When you decide which ones you need, it’s a good idea to give a name to each function and write down its signature and purpose in a wishlist. This will give you a list of functions to design later on and will prevent you from forgetting what those functions are for.

In our case, the program changes over time (the dot moves) and when the mouse is clicked. Therefore we will need three handler functions. In the following exercises we will write their signatures and purpose statements. Remember that every handler function will take in a world state but you cannot use WorldState as a data type. You must use the type of data that you defined to represent your program. In our case, that type of data is a DotGame.

Exercise 7 Write the signature and purpose statement for draw-game, the function that will be put in the to-draw clause.

Exercise 8 Write the signature and purpose statement for move-dot, the function that will be put in the on-tick clause.

Exercise 9 Write the signature and purpose statement for change-if-click, the function that will be put in the on-mouse clause.

Step 4: Main Function

Now that we know which functions we are going to use, we can write our main function which will call big-bang. We write this function first before designing the helper functions because we are following a top down approach to programming. This helps provide clarity when other people are reading your code.

; play-game : Number -> DotGame
; Play the dot game with the given initial x-position of the dot

Exercise 10 Copy the above code into your file. The #; will comment it out so that you can still run your file even if you have not yet defined all the helper functions.

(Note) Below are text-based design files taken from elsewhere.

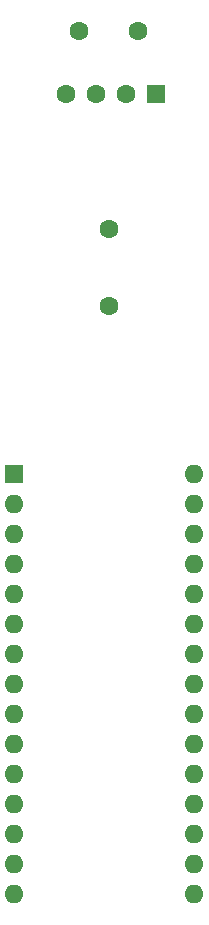
<source format=gbr>
%TF.GenerationSoftware,KiCad,Pcbnew,8.0.0*%
%TF.CreationDate,2024-07-08T18:04:10+10:00*%
%TF.ProjectId,Ardi,41726469-2e6b-4696-9361-645f70636258,A*%
%TF.SameCoordinates,Original*%
%TF.FileFunction,Soldermask,Bot*%
%TF.FilePolarity,Negative*%
%FSLAX46Y46*%
G04 Gerber Fmt 4.6, Leading zero omitted, Abs format (unit mm)*
G04 Created by KiCad (PCBNEW 8.0.0) date 2024-07-08 18:04:10*
%MOMM*%
%LPD*%
G01*
G04 APERTURE LIST*
%ADD10R,1.600000X1.600000*%
%ADD11O,1.600000X1.600000*%
%ADD12C,1.600000*%
G04 APERTURE END LIST*
D10*
%TO.C,A1*%
X127000000Y-105450000D03*
D11*
X127000000Y-107990000D03*
X127000000Y-110530000D03*
X127000000Y-113070000D03*
X127000000Y-115610000D03*
X127000000Y-118150000D03*
X127000000Y-120690000D03*
X127000000Y-123230000D03*
X127000000Y-125770000D03*
X127000000Y-128310000D03*
X127000000Y-130850000D03*
X127000000Y-133390000D03*
X127000000Y-135930000D03*
X127000000Y-138470000D03*
X127000000Y-141010000D03*
X142240000Y-141010000D03*
X142240000Y-138470000D03*
X142240000Y-135930000D03*
X142240000Y-133390000D03*
X142240000Y-130850000D03*
X142240000Y-128310000D03*
X142240000Y-125770000D03*
X142240000Y-123230000D03*
X142240000Y-120690000D03*
X142240000Y-118150000D03*
X142240000Y-115610000D03*
X142240000Y-113070000D03*
X142240000Y-110530000D03*
X142240000Y-107990000D03*
X142240000Y-105450000D03*
%TD*%
D12*
%TO.C,LS1*%
X135000000Y-91250000D03*
X135000000Y-84750000D03*
%TD*%
%TO.C,P1*%
X137500000Y-68000000D03*
X132500000Y-68000000D03*
%TD*%
D10*
%TO.C,U1*%
X139000000Y-73300000D03*
D12*
X136460000Y-73300000D03*
X133920000Y-73300000D03*
X131380000Y-73300000D03*
%TD*%
M02*

</source>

Step 5: Design of Handlers

Now we have to actually design the functions we put on our wish list!

Exercise 11 Design the function draw-game. If the game is in progress, it draws the dot (DOT-IMAGE) at the given x-position and a fixed y-position (DOT-Y). If the game has ended it draws the ending text: WIN-IMAGE if the player won and LOSE-IMAGE if the player lost.

Exercise 12 Design the function move-dot. If the game is in progress, it changes the dot’s x position to a new random position (use random to generate this new position). If the game has ended, it just returns the same game, unchanged. NOTE: You can use check-random to test this function in the case where you are producing a random number.

Exercise 13 Design the function change-if-click. If the game is in progress, it checks whether the mouse was clicked. If so, it updates the game to be either #t if the position clicked is within the dot, or #f if the position clicked is NOT within the dot. If the game has ended, it just returns the same game, unchanged.

To help with this exercise we have provided a function that checks whether a position is within the dot:

; within-dot? : Number Number Number -> Boolean
; Are the given x and y coordinates within the dot at the given x coordinate?
(check-expect (within-dot? 10 DOT-Y 11) #t)
(check-expect (within-dot? 10 DOT-Y 100) #f)
(check-expect (within-dot? 10 0 11) #f)
(define (within-dot? x y dotx)
  (<= (sqrt (+ (sqr (- x dotx)) (sqr (- y DOT-Y)))) DOT-SIZE))

That’s it! You finished the program!

Exercise 14 Uncomment your main function by removing the #; before the definition. Try running your program using (play-game (random BACKGROUND-WIDTH)).